_PROBLEM_. Below are lines of data; restate word for word those running from the line containing "29: (669, 473)" to the line containing "27: (315, 263)", inclusive, and no others.
»»
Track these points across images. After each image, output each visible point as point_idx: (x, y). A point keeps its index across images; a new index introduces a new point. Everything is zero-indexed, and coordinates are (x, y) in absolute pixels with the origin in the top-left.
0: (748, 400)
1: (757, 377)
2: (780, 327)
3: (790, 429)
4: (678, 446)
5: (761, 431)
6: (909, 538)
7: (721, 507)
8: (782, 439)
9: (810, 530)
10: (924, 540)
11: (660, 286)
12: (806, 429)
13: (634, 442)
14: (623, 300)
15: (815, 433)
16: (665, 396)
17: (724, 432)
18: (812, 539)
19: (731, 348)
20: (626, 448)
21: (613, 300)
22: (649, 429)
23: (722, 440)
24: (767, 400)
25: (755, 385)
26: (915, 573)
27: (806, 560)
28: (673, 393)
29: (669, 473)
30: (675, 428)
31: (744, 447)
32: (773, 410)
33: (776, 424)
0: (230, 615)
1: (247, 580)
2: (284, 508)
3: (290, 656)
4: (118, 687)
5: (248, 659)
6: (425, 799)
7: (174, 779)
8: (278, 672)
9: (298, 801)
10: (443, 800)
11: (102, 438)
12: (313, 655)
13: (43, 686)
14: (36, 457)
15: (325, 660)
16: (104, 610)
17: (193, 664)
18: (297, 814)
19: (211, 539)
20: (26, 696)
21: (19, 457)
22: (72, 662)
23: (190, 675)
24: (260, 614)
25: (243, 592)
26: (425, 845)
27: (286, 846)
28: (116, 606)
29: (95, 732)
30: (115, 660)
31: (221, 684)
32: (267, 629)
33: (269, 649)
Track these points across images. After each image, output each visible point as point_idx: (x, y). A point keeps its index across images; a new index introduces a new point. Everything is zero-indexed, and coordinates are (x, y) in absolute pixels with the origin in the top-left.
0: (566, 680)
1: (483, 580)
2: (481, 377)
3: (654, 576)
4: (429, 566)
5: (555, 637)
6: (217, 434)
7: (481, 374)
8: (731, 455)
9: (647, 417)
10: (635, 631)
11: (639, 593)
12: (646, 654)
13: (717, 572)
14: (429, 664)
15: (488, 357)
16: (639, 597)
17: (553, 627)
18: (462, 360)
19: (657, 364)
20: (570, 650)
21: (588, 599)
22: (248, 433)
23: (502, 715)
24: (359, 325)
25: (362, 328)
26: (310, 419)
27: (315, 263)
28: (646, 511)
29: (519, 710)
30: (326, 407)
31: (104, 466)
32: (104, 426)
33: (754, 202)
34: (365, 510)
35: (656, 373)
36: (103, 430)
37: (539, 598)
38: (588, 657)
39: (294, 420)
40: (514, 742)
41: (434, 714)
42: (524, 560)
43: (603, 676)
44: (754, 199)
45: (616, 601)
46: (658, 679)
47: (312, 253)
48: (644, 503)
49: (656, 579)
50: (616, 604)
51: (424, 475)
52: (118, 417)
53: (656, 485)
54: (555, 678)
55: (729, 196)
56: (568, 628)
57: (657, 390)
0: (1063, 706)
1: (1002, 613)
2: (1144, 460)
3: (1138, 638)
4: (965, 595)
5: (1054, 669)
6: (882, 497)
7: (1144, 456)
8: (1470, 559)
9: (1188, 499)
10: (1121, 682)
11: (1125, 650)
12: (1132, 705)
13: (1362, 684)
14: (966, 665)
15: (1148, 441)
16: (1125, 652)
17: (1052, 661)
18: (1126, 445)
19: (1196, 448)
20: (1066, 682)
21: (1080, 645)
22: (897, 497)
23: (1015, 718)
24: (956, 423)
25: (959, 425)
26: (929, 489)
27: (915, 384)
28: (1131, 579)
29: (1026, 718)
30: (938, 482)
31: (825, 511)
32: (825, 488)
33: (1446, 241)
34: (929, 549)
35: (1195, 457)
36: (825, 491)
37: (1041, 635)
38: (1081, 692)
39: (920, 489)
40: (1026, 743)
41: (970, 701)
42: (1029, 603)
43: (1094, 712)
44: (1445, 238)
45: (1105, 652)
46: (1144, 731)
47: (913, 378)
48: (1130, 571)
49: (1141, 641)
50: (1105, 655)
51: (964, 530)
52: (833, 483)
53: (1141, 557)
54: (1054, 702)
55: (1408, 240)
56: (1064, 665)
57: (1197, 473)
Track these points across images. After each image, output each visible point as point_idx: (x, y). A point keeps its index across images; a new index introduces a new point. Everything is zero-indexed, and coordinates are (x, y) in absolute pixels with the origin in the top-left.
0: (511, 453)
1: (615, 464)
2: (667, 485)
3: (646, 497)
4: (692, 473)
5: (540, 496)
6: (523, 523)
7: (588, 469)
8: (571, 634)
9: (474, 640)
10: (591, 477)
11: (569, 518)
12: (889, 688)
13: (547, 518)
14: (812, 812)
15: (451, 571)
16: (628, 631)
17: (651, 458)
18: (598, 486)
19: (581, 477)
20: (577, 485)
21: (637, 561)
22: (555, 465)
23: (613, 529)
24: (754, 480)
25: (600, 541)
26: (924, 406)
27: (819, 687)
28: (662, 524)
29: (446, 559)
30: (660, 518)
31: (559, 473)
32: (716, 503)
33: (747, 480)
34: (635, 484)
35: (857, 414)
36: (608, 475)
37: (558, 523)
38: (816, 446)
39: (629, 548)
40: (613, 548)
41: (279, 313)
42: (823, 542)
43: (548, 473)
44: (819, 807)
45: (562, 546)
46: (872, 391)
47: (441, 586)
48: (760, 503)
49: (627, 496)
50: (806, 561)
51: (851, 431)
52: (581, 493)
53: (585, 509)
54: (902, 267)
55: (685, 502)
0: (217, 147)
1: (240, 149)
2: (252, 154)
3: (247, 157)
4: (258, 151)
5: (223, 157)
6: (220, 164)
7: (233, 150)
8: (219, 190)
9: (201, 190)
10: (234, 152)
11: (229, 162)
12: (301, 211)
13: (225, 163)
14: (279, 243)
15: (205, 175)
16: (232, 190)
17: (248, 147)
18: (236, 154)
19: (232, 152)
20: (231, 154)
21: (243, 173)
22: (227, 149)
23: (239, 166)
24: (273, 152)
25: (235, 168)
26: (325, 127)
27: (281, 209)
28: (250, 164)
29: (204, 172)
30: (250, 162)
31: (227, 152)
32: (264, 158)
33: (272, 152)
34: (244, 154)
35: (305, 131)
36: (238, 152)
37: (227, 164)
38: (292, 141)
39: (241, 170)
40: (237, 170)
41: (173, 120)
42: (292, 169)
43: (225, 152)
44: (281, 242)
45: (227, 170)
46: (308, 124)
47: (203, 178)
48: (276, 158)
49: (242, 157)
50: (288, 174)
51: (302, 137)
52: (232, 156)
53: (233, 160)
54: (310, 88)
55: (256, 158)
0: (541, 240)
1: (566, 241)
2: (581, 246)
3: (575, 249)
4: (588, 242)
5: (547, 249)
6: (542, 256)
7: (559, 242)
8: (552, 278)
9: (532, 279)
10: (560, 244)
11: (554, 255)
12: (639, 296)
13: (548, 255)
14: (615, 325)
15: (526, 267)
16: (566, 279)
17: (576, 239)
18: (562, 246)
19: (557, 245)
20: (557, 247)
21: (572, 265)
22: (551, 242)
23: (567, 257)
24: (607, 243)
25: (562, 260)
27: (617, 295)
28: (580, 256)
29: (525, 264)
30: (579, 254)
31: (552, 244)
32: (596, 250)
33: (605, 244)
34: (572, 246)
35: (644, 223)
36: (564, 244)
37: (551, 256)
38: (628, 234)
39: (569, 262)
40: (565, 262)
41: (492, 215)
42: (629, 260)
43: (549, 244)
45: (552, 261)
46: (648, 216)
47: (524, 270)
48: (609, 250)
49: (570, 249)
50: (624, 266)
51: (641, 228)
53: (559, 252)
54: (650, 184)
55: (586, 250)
««
_RESULT FOR THIS TASK_.
29: (669, 473)
30: (675, 428)
31: (744, 447)
32: (773, 410)
33: (776, 424)
0: (230, 615)
1: (247, 580)
2: (284, 508)
3: (290, 656)
4: (118, 687)
5: (248, 659)
6: (425, 799)
7: (174, 779)
8: (278, 672)
9: (298, 801)
10: (443, 800)
11: (102, 438)
12: (313, 655)
13: (43, 686)
14: (36, 457)
15: (325, 660)
16: (104, 610)
17: (193, 664)
18: (297, 814)
19: (211, 539)
20: (26, 696)
21: (19, 457)
22: (72, 662)
23: (190, 675)
24: (260, 614)
25: (243, 592)
26: (425, 845)
27: (286, 846)
28: (116, 606)
29: (95, 732)
30: (115, 660)
31: (221, 684)
32: (267, 629)
33: (269, 649)
Track these points across images. After each image, output each visible point as point_idx: (x, y). A point keeps its index across images; a new index introduces a new point. Everything is zero-indexed, and coordinates are (x, y) in absolute pixels with the origin in the top-left.
0: (566, 680)
1: (483, 580)
2: (481, 377)
3: (654, 576)
4: (429, 566)
5: (555, 637)
6: (217, 434)
7: (481, 374)
8: (731, 455)
9: (647, 417)
10: (635, 631)
11: (639, 593)
12: (646, 654)
13: (717, 572)
14: (429, 664)
15: (488, 357)
16: (639, 597)
17: (553, 627)
18: (462, 360)
19: (657, 364)
20: (570, 650)
21: (588, 599)
22: (248, 433)
23: (502, 715)
24: (359, 325)
25: (362, 328)
26: (310, 419)
27: (315, 263)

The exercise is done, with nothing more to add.